US health insurer Cigna said it has notched a win in its legal battle with rival and one-time prospective merger partner Anthem.
A judge in Delaware on Thursday denied Anthem’s bid to enjoin Cigna from walking away from its proposed $48bn acquisition, Reuters reported, although implementation of the decision was stayed until Monday to give Anthem a chance to appeal.
Cigna confirmed the decision in an emailed statement on Thursday, adding: “We look forward to closing this final chapter.”
The two companies exchanged lawsuits in the wake of a separate ruling earlier this year that blocked Cigna’s proposed $48bn acquisition of Anthem, after US antitrust regulators ruled that its effect “may be substantially to lessen competition” in “what is already a highly concentrated market”.
Shortly after that decision, Cigna sued Anthem to seek a reverse $1.85bn termination fee and additional damages “in an amount exceeding $13bn” including lost shareholder value, accusing Anthem of not using its “reasonable best efforts to secure regulatory approval for the transaction”.

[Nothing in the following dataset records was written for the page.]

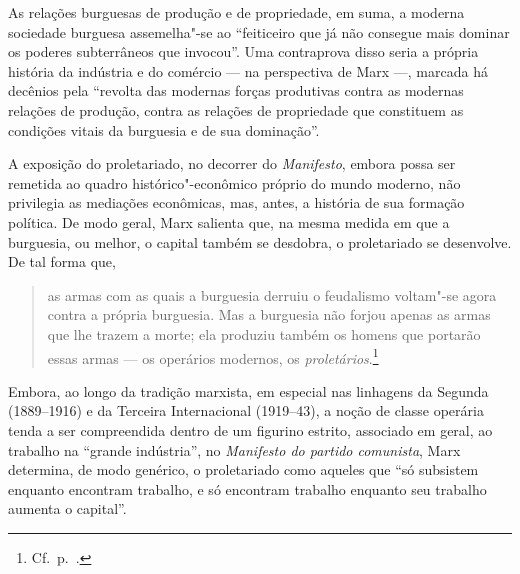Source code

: As relações burguesas de produção e de propriedade, em suma, a moderna
sociedade burguesa assemelha"-se ao “feiticeiro que já não consegue mais
dominar os poderes subterrâneos que invocou”. Uma contraprova disso
seria a própria história da indústria e do comércio --- na perspectiva de
Marx ---, marcada há decênios pela “revolta das modernas forças
produtivas contra as modernas relações de produção, contra as relações
de propriedade que constituem as condições vitais da burguesia e de sua
dominação”.


A exposição do proletariado, no decorrer do \textit{Manifesto}, embora
possa ser remetida ao quadro histórico"-econômico próprio do mundo
moderno, não privilegia as mediações econômicas, mas, antes, a história
de sua formação política. De modo geral, Marx salienta que, na mesma
medida em que a burguesia, ou melhor, o capital também se desdobra, o
proletariado se desenvolve. De tal forma que,

\begin{quote} 
as armas com as quais a burguesia derruiu o feudalismo voltam"-se agora
contra a própria burguesia. Mas a burguesia não forjou apenas as armas que
lhe trazem a morte; ela produziu também os homens que portarão essas
armas --- os operários modernos, os \textit{proletários}.\footnote{ Cf.~p.~\pageref{4}.}
\end{quote} 

Embora, ao longo da tradição marxista, em especial nas linhagens da
Segunda (1889--1916) e da Terceira Internacional (1919--43), a noção de classe operária tenda
a ser compreendida dentro de um figurino estrito, associado em geral,
ao trabalho na “grande indústria”, no \textit{Manifesto do partido
comunista}, Marx determina, de modo genérico, o proletariado como
aqueles que “só subsistem enquanto encontram trabalho, e só encontram
trabalho enquanto seu trabalho aumenta o capital”. 

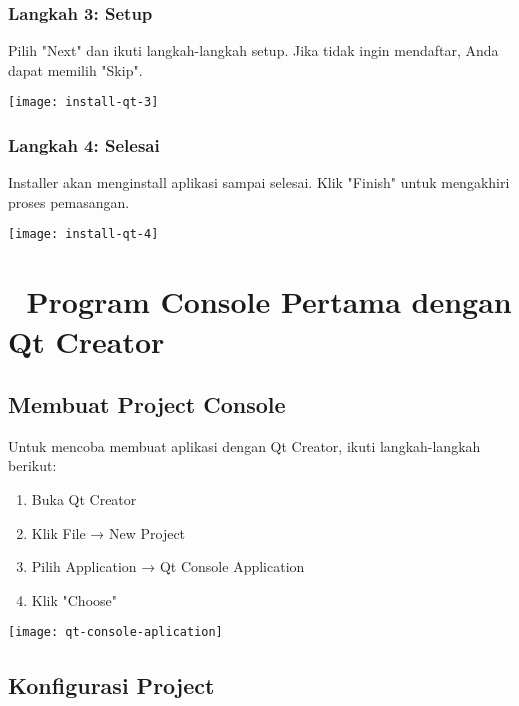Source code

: \subsubsection{Langkah 3: Setup}
  
Pilih "Next" dan ikuti langkah-langkah setup. Jika tidak ingin mendaftar, Anda dapat memilih "Skip".
  
\begin{center}
	 \texttt{[image: install-qt-3]}
\end{center}
 
\subsubsection{Langkah 4: Selesai}

Installer akan menginstall aplikasi sampai selesai. Klik "Finish" untuk mengakhiri proses pemasangan.

\begin{center}
	\texttt{[image: install-qt-4]}
\end{center}

\section{🚀 Program Console Pertama dengan Qt Creator}

\subsection{Membuat Project Console}

Untuk mencoba membuat aplikasi dengan Qt Creator, ikuti langkah-langkah berikut:

\begin{enumerate}
\item Buka Qt Creator
\item Klik File → New Project
\item Pilih Application → Qt Console Application
\item Klik "Choose"
\end{enumerate}

  \begin{center}
  \texttt{[image: qt-console-aplication]}
  \end{center}

\subsection{Konfigurasi Project}

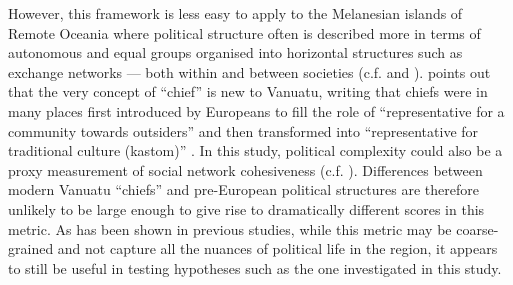 \documentclass[unnumsec,webpdf,modern,medium]{oup-authoring-template}
\begin{document}
\begin{appendices}
However, this framework is less easy to apply to the Melanesian islands of Remote Oceania where political structure often is described more in terms of autonomous and equal groups organised into horizontal structures such as exchange networks --- both within and between societies (c.f. \citet{bonnemaison1996graded} and \citet{huffman1996trading}). \citet{bolton1998chief} points out that the very concept of ``chief'' is new to Vanuatu, writing that chiefs were in many places first introduced by Europeans to fill the role of ``representative for a community towards outsiders'' and then transformed into ``representative for traditional culture (kastom)'' \citep[185]{bolton1998chief}. In this study, political complexity could also be a proxy measurement of social network cohesiveness (c.f. \citet{grace_1992_aberrant}). Differences between modern Vanuatu ``chiefs'' and pre-European political structures are therefore unlikely to be large enough to give rise to dramatically different scores in this metric. As has been shown in previous studies, while this metric may be coarse-grained and not capture all the nuances of political life in the region, it appears to still be useful in testing hypotheses such as the one investigated in this study.





\end{appendices}
\end{document}
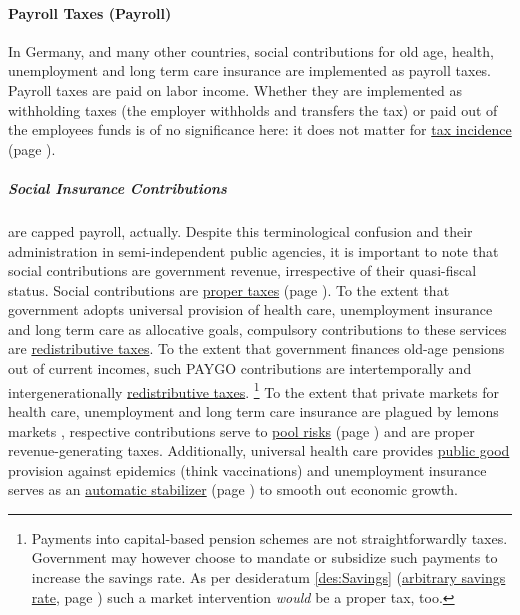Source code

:\paragraph{Payroll Taxes (Payroll)}
	\label{sec:Payroll}
In Germany, and many other countries, social contributions for old age, health, unemployment and long term care insurance are implemented as payroll taxes.
Payroll taxes are paid on labor income.
Whether they are implemented as withholding taxes (the employer withholds and transfers the tax) or paid out of the employees funds is of no significance here:
it does not matter for \hyperref[sec:TaxIncidence]{tax incidence} (page \pageref{sec:TaxIncidence}).

\subparagraph{Social Insurance Contributions}
	\label{sec:SIC}
are capped  \gls{payroll}, actually.
Despite this terminological confusion and their administration in semi-independent public agencies, it is important to note that social contributions are government revenue, irrespective of their quasi-fiscal status.
Social contributions are \hyperref[sec:PurposesOfTaxation]{proper taxes} (page \pageref{sec:PurposesOfTaxation}).
To the extent that government adopts universal provision of health care, unemployment insurance and long term care as allocative goals, compulsory contributions to these services are \hyperref[sec:Redistribution]{redistributive taxes}.
To the extent that government finances old-age pensions out of current incomes, such PAYGO contributions are intertemporally and intergenerationally \hyperref[sec:Redistribution]{redistributive taxes}.
\footnote{
	Payments into capital-based pension schemes are not straightforwardly taxes.
	Government may however choose to mandate or subsidize such payments to increase the savings rate.
	As per desideratum \ref{des:Savings} (\hyperref[des:Savings]{arbitrary savings rate}, page \pageref{des:Savings}) such a market intervention \emph{would} be a proper tax, too.
}
To the extent that private markets for health care, unemployment and long term care insurance are plagued by lemons markets \citep{Akerlof-1970-aa}, respective contributions serve to \hyperref[sec:RiskPooling]{pool risks} (page \pageref{sec:RiskPooling}) and are proper revenue-generating taxes.
Additionally, universal health care provides \hyperref[sec:PublicGood]{public good} provision against epidemics (think vaccinations) and unemployment insurance serves as an \hyperref[des:AutomaticStabilizer]{automatic stabilizer} (page \pageref{des:AutomaticStabilizer}) to smooth out economic growth.

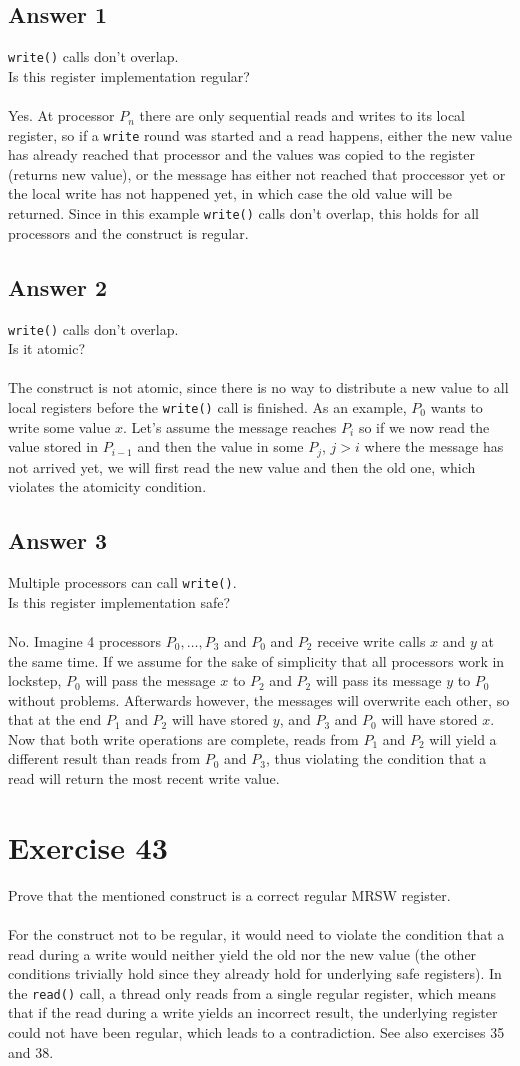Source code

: \documentclass[a4paper,%
11pt,%
DIV=14,
headsepline,%
headings=normal,
]{scrartcl}
\newcommand{\exercise}[1]{\section*{Exercise #1}}
\newcommand{\answer}[1]{\subsection*{Answer #1}}
\begin{document}
\answer{1}
\texttt{write()} calls don't overlap.\\
Is this register implementation regular?\\
\\
Yes. At processor $P_n$ there are only sequential reads and writes to its local register, so if a \texttt{write} round was started and a read happens, either the new value has already reached that processor and the values was copied to the register (returns new value), or the message has either not reached that proccessor yet or the local write has not happened yet, in which case the old value will be returned. Since in this example \texttt{write()} calls don't overlap, this holds for all processors and the construct is regular.

\answer{2}
\texttt{write()} calls don't overlap.\\
Is it atomic?\\
\\
The construct is not atomic, since there is no way to distribute a new value to all local registers before the \texttt{write()} call is finished. As an example, $P_0$ wants to write some value $x$. Let's assume the message reaches $P_i$ so if we now read the value stored in $P_{i-1}$ and then the value in some $P_j$, $j > i$ where the message has not arrived yet, we will first read the new value and then the old one, which violates the atomicity condition.

\answer{3}
Multiple processors can call \texttt{write()}.\\
Is this register implementation safe?\\
\\
No. Imagine 4 processors $P_0, \dotsc, P_3$ and $P_0$ and $P_2$ receive write calls $x$ and $y$ at the same time. If we assume for the sake of simplicity that all processors work in lockstep, $P_0$ will pass the message $x$ to $P_2$ and $P_2$ will pass its message $y$ to $P_0$ without problems. Afterwards however, the messages will overwrite each other, so that at the end $P_1$ and $P_2$ will have stored $y$, and $P_3$ and $P_0 $ will have stored $x$. Now that both write operations are complete, reads from $P_1$ and $P_2$ will yield a different result than reads from $P_0$ and $P_3$, thus violating the condition that a read will return the most recent write value.

\exercise{43}
Prove that the mentioned construct is a correct regular MRSW register.\\
\\
For the construct not to be regular, it would need to violate the condition that a read during a write would neither yield the old nor the new value (the other conditions trivially hold since they already hold for underlying safe registers). In the \texttt{read()} call, a thread only reads from a single regular register, which means that if the read during a write yields an incorrect result, the underlying register could not have been regular, which leads to a contradiction. See also exercises 35 and 38.
 
\end{document}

Anthem shot back that Cigna had no right to unilaterally pull the plug, even after the court decision blocking their tie-up. It has filed a petition asking the US Supreme Court to review that ruling.
Anthem did not return a request for comment on Thursday. Both insurers’ shares were flat in after-hours trading.
Cigna and Anthem aren’t the only mega-insurers to see their tie-up plans thwarted by courts this year. Humana and Aetna also had their proposed merger blocked by a federal judge, although their subsequent break-up has been far less litigious — Aetna said in February it would cough up a $1bn breakup fee for Humana.